Изменить размер шрифта - +

Но не нашла она утром сумы заветной на загаданном месте, только перехватила тревогу в Егоровых внимательных глазах. Однако и виду не подала, что жарко ей сделалось. Притихла до времени и стала так крепко Егора любить, что тот принялся в зеркало смотреть да гадать: «Хрен их, баб, разберёт, за что любят?»

И всё-таки поверил комар носу – сел на ладонь!

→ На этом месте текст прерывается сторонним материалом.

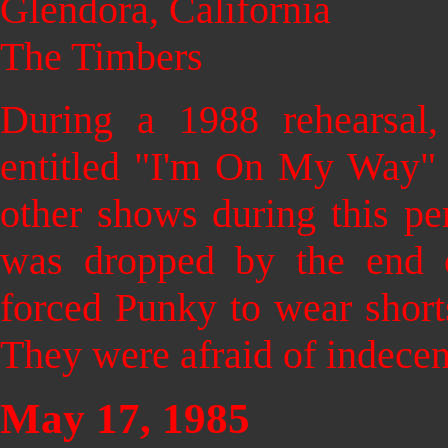
Glendora, California
The Timbers
During a 1988 rehearsal,
entitled "I'm On My Way" 
other shows during this p
was dropped by the end
forced Punky to wear short
They were afraid of indecen
May 17, 1985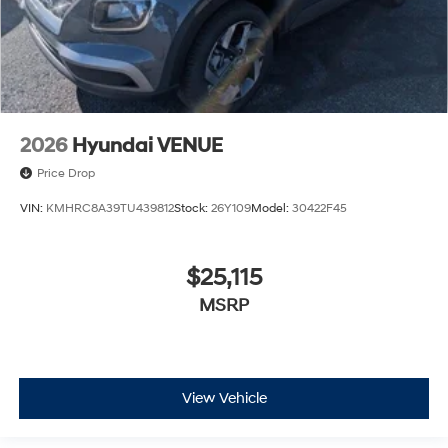
2026
Hyundai VENUE
Price Drop
VIN:
KMHRC8A39TU439812
Stock:
26Y109
Model:
30422F45
$25,115
MSRP
View Vehicle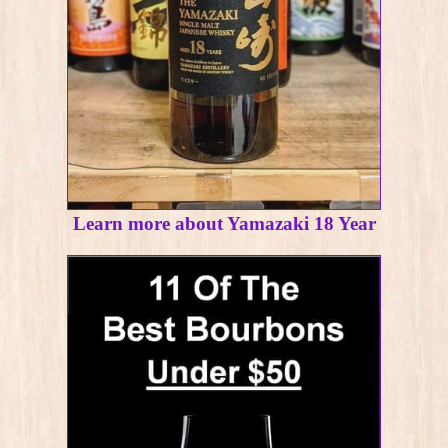
Learn more about Yamazaki 18 Year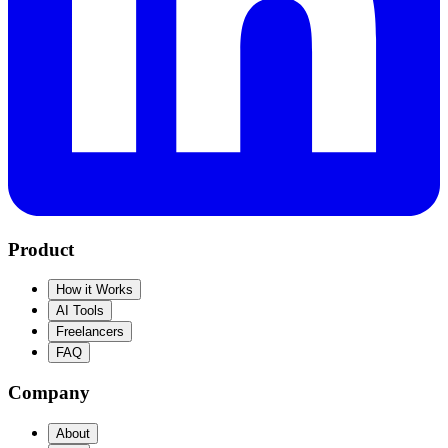
Product
How it Works
AI Tools
Freelancers
FAQ
Company
About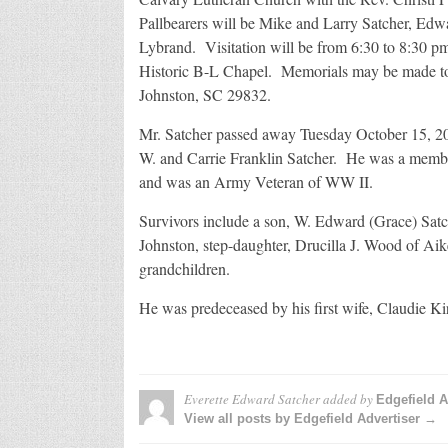
Pallbearers will be Mike and Larry Satcher, E
Lybrand. Visitation will be from 6:30 to 8:30 
Historic B-L Chapel. Memorials may be made t
Johnston, SC 29832.
Mr. Satcher passed away Tuesday October 15, 201
W. and Carrie Franklin Satcher. He was a member
and was an Army Veteran of WW II.
Survivors include a son, W. Edward (Grace) Satc
Johnston, step-daughter, Drucilla J. Wood of Aik
grandchildren.
He was predeceased by his first wife, Claudie K
Everette Edward Satcher
added by
Edgefield A
View all posts by Edgefield Advertiser →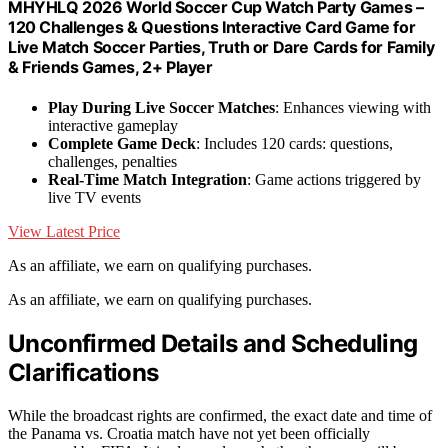
MHYHLQ 2026 World Soccer Cup Watch Party Games –
120 Challenges & Questions Interactive Card Game for
Live Match Soccer Parties, Truth or Dare Cards for Family
& Friends Games, 2+ Player
Play During Live Soccer Matches
: Enhances viewing with
interactive gameplay
Complete Game Deck
: Includes 120 cards: questions,
challenges, penalties
Real-Time Match Integration
: Game actions triggered by
live TV events
View Latest Price
As an affiliate, we earn on qualifying purchases.
As an affiliate, we earn on qualifying purchases.
Unconfirmed Details and Scheduling
Clarifications
While the broadcast rights are confirmed, the exact date and time of
the Panama vs. Croatia match have not yet been officially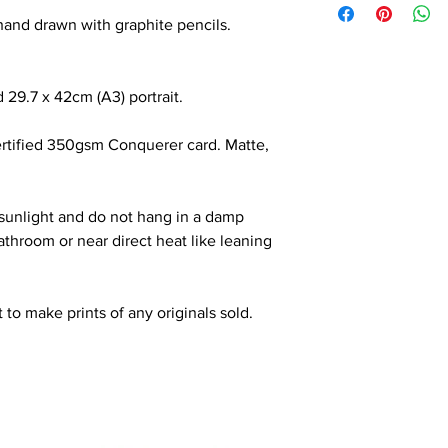
l hand drawn with graphite pencils.
 29.7 x 42cm (A3) portrait.
ertified 350gsm Conquerer card. Matte,
 sunlight and do not hang in a damp
throom or near direct heat like leaning
 to make prints of any originals sold.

Разнежился Маёк на пуховиках, бабьим теплом гретых, всё открыл своей зазнобе: и пошто вынужден прятать суму, и каким путём эта забота нажита. Весь растелесался! Открытая же тайна – как дырка в кармане. Тут-то он и вовсе лишился покоя! Самуё Приладу не хотелось ему во зле подозревать, а вот языка её бабьего стал шибко опасаться.

«Ах ты, голова садовая! – ругал он себя. – Для чо я перед нею потрохами-то трёс? Не дай Господь, выхвальнется где! Тогда – каюк!»

Обсуровел мужик, захмурел: в дело ли, в безделицу – всё прискребается к бабёнке:

– Чего ты надысь по дворам жигала? Об чём с бабами на лехе гутарила? Шкуру спущу, халда!

Ну а молодайка была не из тех, кто к упряжке приучен. Стала она на дыбки вставать, брыкаться.

– Я те не овца, – говорит, – стригчи меня подённо. Как пришла своею охотою, так и уйду не твоими хлопотами. Только проводы гармонить погоди! Ведь я, за сердце к тебе моё бабье да чёрную от тебя ко мне неверу, увяжу в узелок, возьму в дорожку дальнюю погань твою тайную. Не сгодится в беде, так помогнёт в нужде…

– Э, нет! – ломает её Маёк. – Врёшь! Снесла б гуска вола, да гузка мала. Твоя путь-дороженька только одним мною теперь будет прорублена. Вот и ключик, – орёт, – от той самой калиточки, за которой она выстелилась.

И выхватил из-под лавки топор.

Но на ту пору торкнулся к ним дорожный человек. Здоровый детина! Полтора Егора в нём будет! По белу дню дело то было. Примай, хозяин, гостя незваного, коли дверь незакланная.

И такой ли брехливый мужик оказался – и молотит стоит, и молотит. Спасу нет!

Покуда Егор языком крутил с тем проходным говорухою, молодайка и сгинула со двора. Полное лето цвело кругом, а летом каждый кустик ночевать пустит. Беги теперь, ищи ветра в поле…

Побегал Маёк по лугам, погукал по лесам – нету!

Что делать? Ветер не скажет, где баба спряталась.

«Ещё хорошо, – думает Маёк, – что места не указал, где добро зарыто. Досталась бы мне от сумы верёвка».

Однако не довелось Егору долго радоваться: в аккурат на Илью кто-то запохаживал по ветренице – тонь-тонь и умолкнет! Будто бы найти кому-то надобно в потолке сквозную дырку да поглядеть, чем это хозяин в избе занят. Почему так долго сочится на улицу сквозь плотные занавески нещедрый свет? Да ещё под праздник? Да ещё в грозовую погоду?

И хотя Егор на этот раз только и делал, что сидел в думах на лавке, ухватившись за голову, всё-таки поспешил задуть лампу. А тут что-то ка-ак хряснет поперёк матицы, ажно весь избяной костяк дрогнул, глина с потолка посыпалась, икона и та глаза вылупила! И, словно над её испугом, громовым раскатом грохнул во дворе дикий хохот.

Ах ты, святой Маркел – епископ римский! Упаси Бог кому такую стужу на спину принять! Бороду Маёк не может до груди прижать – топорщится, набитая страхом.

Упал мужик на колени и загугнил, на икону пялясь:

– Пресвятая Дева Мария и ты, Вседержатель-заступник, поглядите на меня! Вот вам крест и посула: по свету полдобра отволоку на горушку, ко батюшке Феодору. Пущай он раскидает православным нажитое и добытое мною во спасение грешной души моей. Да пущай окропит он святою водой сатанинские подступы ко двору моему. Не выдайте, заступитесь! Дайте сбыться благому умыслу моему!

Целую ноченьку Егор века с веком не свёл: молился да прислушивался, как кому-то на ветренице то плясалось весело, то оралось бесовскими голосами.